Фантастика - это болото. Вода в нем зеленоватая и пахнет тиной, потому что нет ничего зараженней и тупиковей человеческих надежд и попыток предвидеть. Залезая в это болото все дальше, ты все больше запутываешься в гибком тростнике заданностей и жанровых обязательств, ибо фантастика - это самый консервативный жанр во всей литературе. Звездолеты, бластеры, демоны и роботы обступают тебя со всех сторон, словно рэкетиры, требующие своей доли. Редко кому удавалось отыскать тут полуосвещенный новый путь, ибо всякий идет здесь проторенной и накатанной дорожкой, замощенной еще Верном, Уэллсом, Азимовым и Брэдбери, а после - еще сотней добрых и плодовитых писак, расхватавших все сюжеты, плохие и хорошие, а тебе оставивших только маленький пакетик с надписью: "Положительный герой. Вскрывать осторожно!" Опытный кукловод, фантастика, удостоверясь, что все идет как надо, мигом прикрепляет к твоей спине, ногам, рукам, голове тоненькие крепенькие ниточки, и чуть что не по ней, начинает помыкать и манипулировать тобой, дергая в раз и навсегда установленную сторону. Редко кто сумел избавиться от этих нейлоновых паутинок. Чаще, плодя роман за романом, писатель думает о себе, а не о других. И это страшно, ибо он обрекает миллионы глаз на бездумное пробегание строчек вместо того, чтобы заставлять человека проникать в необъятные и прекрасные тайны света. Джинн массовости завладел литературой, и время бросать в него камни. Но по правилам первым камень бросает тот, на ком нет греха подчинения тлетворному его владычеству. Поэтому никто не мечет булыжники в жирную тушу массовой литературы, от которой плодятся и плодятся термиты-литераторы, спешащие тотчас же попользовать свою матку сладким молочком из романов на потребу и дешевых клише. Этим термиты подтачивают дом Литературы.
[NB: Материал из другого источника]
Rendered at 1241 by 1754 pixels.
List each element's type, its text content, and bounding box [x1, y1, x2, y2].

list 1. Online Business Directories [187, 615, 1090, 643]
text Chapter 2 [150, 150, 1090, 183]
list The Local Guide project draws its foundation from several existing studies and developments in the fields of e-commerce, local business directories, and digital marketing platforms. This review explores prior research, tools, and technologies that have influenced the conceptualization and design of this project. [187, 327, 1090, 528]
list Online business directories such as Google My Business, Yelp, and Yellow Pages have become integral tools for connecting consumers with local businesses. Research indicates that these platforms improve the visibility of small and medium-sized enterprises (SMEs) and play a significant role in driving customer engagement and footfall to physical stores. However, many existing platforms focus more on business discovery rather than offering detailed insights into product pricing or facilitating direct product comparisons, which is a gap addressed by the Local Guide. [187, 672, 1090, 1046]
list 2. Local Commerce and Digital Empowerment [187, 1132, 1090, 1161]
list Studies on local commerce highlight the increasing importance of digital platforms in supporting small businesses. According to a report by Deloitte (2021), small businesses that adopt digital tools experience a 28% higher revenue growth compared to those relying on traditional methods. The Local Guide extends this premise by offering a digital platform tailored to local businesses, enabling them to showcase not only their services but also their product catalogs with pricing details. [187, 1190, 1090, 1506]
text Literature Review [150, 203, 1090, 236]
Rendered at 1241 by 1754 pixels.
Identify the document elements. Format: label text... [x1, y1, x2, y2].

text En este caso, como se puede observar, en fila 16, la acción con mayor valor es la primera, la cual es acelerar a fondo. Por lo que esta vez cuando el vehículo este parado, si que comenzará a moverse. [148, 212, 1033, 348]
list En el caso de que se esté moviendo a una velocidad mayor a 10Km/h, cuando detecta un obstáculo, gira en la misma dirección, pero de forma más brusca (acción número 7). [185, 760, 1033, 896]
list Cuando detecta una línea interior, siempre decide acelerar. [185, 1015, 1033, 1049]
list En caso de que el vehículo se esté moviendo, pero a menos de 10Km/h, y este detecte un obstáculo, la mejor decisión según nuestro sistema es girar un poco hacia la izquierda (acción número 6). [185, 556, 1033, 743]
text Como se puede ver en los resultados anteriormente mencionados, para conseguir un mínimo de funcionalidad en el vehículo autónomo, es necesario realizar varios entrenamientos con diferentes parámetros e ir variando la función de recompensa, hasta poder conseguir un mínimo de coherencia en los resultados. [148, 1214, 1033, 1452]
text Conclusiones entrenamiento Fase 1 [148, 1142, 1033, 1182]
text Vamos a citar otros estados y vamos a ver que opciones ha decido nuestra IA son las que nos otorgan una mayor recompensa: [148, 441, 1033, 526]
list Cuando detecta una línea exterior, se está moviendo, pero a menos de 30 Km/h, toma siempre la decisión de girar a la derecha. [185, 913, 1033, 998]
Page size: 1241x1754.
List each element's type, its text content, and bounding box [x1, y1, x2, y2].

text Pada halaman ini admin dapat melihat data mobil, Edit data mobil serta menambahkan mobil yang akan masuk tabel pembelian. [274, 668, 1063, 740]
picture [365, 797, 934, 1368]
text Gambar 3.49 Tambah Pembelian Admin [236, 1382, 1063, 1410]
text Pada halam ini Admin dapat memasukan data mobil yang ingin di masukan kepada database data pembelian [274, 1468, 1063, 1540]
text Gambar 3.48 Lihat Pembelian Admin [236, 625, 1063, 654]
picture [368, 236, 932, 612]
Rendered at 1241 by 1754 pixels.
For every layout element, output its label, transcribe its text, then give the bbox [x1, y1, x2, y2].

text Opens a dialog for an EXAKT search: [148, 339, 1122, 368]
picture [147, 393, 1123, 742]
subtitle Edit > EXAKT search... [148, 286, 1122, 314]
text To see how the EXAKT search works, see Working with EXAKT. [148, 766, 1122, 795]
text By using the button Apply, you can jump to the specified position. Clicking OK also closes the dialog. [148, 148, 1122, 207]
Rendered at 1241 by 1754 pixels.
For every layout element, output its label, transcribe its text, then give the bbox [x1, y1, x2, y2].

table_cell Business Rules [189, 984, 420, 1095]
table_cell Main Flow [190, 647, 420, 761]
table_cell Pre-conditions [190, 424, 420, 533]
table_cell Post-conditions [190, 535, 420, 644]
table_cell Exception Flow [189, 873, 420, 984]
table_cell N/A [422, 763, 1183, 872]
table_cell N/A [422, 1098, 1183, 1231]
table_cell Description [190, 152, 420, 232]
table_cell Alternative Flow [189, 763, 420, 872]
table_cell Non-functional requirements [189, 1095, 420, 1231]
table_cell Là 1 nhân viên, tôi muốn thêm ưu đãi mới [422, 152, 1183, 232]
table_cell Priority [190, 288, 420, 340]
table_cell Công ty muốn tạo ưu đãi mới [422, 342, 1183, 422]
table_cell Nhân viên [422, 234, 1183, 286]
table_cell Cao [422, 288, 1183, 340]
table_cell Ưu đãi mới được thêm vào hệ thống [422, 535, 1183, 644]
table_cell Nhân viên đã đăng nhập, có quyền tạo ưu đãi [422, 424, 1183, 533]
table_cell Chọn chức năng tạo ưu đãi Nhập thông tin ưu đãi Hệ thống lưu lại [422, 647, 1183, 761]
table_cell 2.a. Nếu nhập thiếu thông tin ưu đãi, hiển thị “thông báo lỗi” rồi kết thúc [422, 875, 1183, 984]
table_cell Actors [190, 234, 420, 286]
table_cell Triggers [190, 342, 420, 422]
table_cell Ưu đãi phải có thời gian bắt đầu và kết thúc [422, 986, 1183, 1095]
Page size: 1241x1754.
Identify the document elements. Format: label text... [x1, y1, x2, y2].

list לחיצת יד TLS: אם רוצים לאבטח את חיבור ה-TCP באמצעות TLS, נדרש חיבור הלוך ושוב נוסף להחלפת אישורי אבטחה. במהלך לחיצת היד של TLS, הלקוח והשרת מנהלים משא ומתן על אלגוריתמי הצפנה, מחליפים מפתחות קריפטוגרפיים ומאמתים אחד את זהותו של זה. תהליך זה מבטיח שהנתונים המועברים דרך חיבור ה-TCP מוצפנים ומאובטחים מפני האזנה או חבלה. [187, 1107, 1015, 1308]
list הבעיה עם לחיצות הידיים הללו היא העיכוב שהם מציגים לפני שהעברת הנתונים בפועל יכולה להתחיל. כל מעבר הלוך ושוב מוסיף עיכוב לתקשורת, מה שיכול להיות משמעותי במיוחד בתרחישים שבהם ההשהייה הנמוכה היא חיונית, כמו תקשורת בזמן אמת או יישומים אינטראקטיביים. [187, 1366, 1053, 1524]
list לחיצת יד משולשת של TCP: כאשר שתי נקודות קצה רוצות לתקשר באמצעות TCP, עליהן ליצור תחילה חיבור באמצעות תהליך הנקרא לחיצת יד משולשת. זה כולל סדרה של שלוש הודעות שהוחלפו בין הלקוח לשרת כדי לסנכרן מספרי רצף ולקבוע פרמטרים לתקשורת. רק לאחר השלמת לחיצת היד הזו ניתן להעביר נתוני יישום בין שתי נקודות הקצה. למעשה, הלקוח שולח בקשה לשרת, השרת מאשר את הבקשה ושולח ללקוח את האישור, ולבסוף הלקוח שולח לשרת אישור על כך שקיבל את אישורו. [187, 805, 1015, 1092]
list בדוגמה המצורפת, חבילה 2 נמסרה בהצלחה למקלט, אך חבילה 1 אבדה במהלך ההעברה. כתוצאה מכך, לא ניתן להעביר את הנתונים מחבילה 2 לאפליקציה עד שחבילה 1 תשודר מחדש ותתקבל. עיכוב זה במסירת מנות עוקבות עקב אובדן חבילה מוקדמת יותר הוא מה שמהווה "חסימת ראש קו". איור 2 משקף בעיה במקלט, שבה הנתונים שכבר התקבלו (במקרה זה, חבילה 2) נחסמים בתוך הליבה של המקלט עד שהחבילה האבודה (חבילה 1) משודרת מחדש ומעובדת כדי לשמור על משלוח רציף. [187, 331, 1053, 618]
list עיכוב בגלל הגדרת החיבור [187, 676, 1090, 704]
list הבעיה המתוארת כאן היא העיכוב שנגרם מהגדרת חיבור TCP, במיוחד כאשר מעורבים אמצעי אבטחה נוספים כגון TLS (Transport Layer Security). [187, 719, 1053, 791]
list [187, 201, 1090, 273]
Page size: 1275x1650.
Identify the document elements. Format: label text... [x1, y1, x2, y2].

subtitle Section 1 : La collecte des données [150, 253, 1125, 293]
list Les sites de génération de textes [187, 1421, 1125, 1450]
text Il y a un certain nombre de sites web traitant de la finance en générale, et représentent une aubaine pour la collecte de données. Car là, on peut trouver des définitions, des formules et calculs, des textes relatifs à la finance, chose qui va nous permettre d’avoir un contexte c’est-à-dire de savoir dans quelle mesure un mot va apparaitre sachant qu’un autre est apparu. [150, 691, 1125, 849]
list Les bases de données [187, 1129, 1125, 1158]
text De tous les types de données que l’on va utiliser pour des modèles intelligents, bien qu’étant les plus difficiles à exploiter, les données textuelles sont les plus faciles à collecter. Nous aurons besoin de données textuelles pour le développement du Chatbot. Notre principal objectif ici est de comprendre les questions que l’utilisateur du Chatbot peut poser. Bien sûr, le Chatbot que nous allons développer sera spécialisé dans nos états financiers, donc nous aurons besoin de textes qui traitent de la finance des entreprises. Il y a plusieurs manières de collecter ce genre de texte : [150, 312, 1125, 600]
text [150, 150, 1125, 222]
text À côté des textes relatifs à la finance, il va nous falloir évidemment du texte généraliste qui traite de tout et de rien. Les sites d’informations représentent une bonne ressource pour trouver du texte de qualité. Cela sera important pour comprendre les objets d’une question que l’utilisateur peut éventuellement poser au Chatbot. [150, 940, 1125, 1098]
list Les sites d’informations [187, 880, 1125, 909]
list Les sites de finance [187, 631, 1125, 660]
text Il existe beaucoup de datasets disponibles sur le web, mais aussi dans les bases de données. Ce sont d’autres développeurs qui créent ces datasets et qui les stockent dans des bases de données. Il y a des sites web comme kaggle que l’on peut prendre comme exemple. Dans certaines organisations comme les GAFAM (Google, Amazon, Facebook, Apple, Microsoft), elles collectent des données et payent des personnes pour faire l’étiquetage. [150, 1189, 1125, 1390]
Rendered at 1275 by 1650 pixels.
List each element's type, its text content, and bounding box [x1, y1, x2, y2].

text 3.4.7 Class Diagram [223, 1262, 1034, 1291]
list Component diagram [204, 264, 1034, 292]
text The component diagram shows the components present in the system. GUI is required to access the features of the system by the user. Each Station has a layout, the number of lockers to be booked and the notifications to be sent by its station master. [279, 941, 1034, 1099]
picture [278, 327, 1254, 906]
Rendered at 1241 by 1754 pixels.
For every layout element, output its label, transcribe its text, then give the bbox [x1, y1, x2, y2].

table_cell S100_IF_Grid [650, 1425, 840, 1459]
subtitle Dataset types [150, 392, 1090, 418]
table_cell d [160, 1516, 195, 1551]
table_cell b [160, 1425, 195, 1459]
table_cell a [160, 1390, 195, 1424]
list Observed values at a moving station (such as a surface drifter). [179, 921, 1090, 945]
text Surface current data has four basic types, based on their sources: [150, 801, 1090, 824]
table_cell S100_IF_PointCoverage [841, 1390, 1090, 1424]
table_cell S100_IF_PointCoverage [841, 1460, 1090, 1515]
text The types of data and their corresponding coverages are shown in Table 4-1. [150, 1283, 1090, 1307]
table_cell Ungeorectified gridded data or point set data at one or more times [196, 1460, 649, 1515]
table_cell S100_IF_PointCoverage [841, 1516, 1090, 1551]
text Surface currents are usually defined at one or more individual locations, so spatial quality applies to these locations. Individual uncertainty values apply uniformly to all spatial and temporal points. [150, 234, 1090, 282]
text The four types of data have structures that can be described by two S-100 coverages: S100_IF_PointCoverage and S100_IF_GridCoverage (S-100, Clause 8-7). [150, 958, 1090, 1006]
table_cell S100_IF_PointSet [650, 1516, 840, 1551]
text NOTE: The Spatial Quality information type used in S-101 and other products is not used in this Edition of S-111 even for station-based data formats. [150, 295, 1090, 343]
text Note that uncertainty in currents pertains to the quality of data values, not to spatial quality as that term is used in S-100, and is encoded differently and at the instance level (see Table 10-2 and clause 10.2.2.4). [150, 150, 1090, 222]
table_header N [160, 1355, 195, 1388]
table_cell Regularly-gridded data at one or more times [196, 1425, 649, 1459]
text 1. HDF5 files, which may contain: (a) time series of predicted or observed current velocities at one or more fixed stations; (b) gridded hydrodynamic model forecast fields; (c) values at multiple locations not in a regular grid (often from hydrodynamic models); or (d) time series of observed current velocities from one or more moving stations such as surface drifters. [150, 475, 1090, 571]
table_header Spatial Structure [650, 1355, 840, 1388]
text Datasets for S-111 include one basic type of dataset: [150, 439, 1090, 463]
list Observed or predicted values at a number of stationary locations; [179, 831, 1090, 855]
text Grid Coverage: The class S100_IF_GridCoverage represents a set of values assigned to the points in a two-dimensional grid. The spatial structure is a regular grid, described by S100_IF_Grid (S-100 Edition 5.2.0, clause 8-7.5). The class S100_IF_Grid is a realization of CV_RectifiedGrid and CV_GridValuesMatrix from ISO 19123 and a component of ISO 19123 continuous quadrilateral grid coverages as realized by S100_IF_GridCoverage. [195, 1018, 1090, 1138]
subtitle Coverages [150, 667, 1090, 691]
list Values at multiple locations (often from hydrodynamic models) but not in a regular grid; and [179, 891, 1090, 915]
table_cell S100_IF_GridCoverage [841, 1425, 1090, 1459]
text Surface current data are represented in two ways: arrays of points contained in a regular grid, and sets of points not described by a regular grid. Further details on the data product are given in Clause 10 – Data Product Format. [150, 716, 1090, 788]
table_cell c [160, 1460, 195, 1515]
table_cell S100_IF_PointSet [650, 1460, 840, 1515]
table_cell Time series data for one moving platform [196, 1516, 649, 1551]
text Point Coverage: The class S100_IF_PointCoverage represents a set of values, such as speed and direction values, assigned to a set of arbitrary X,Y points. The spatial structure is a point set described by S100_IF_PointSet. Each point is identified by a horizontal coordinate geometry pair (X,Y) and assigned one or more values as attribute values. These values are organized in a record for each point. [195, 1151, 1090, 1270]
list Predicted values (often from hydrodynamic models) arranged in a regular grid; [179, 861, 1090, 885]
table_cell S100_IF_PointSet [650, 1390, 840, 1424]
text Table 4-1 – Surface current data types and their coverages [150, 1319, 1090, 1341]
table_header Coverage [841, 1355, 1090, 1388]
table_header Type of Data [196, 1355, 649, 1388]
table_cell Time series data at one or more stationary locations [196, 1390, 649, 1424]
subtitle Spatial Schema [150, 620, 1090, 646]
"Философия предвидения" боится и не любит грубых. Место и роль человека и его производных на том спортивно-смотровом пьедестале, каковым является Вселенная, на первенстве среди соревнующихся родов и видов, и есть область применения НФ. На Земле возможен только фантастический реализм.
Фантастический реализм мне милее реальной фантастики с ее плоскостопным видением мира. Косность фантастической фантастики в ее выдумках, ибо человек существо, по горло вкопанное в землю. Сползание же в фантастику с того трамплина, который зовем мы жизнью, пожалуй, единственное правдивое описание нашего существования. Весь фокус в том, что он размыт. Главный Факир пьян либо спит, а фокус, с игральными картами или же оптический, непонятен и искажен астигматизмом. С этого постулата и начинается "Гермес".
Ахаз Ховен. Квинтиллиан Лойола. Сикст Гольбах. Ириарте. Мариньяно. Рёдер. Вольдемар Пиль. Бакст. Сеймур Квинке. Леверт. Флаэрти. Густав Цвингли. Аугусто Лента. Трифон Малларме. Цезарь Кобленц. Штумпф.